As the boys ate, reluctantly at first, then quickly, I saw that it was raining. It had been raining when the divers ran into the water, while they were down below, searching, a light rain that had been held up in the leaves over our heads, but I remembered now that it traced circles on the flat water of the lake. This small, quiet rain had come behind the wind that had swamped the canoe.
Then someone from the college arrived, as the sun began to set, and took the boys away. They all left: wardens, EMTs, sheriff’s deputies, divers, volunteers. Outside, voices murmured, car doors slammed. When the last engine faded into nothing, I was alone in the darkened room, the lamplight reflecting off the windows, flames licking the glass of the woodstove, waves from the lake lapping against the shore. The sirens, the lights, the people, the chaos: gone, over, done. A life had ended, there in the water, quickly, without warning, and now I was as I had been before, alone in a day dimmed by sudden clouds. A different darkness had reached up and pulled Kyawswar down into depths from which he could not return. Death was a power unseen except for the damage it did, like the wind.
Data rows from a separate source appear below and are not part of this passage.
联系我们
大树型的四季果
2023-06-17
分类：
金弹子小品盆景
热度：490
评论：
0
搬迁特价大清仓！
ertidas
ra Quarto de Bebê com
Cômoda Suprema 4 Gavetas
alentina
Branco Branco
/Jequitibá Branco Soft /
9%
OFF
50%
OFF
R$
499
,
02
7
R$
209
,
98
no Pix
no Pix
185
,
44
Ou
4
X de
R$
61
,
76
I believe in the spirit world and other things I feel and cannot touch or see, but I wasn’t afraid for the child in my body when Kyawswar drowned. I gazed into the night. Where do we come from? I wondered. Where do we go? As I sat, still for the first time in hours, the baby began to stir, rolling gently under my hands, rippling my belly, breathing, the way unborn babies do, lungs full, underwater, alive.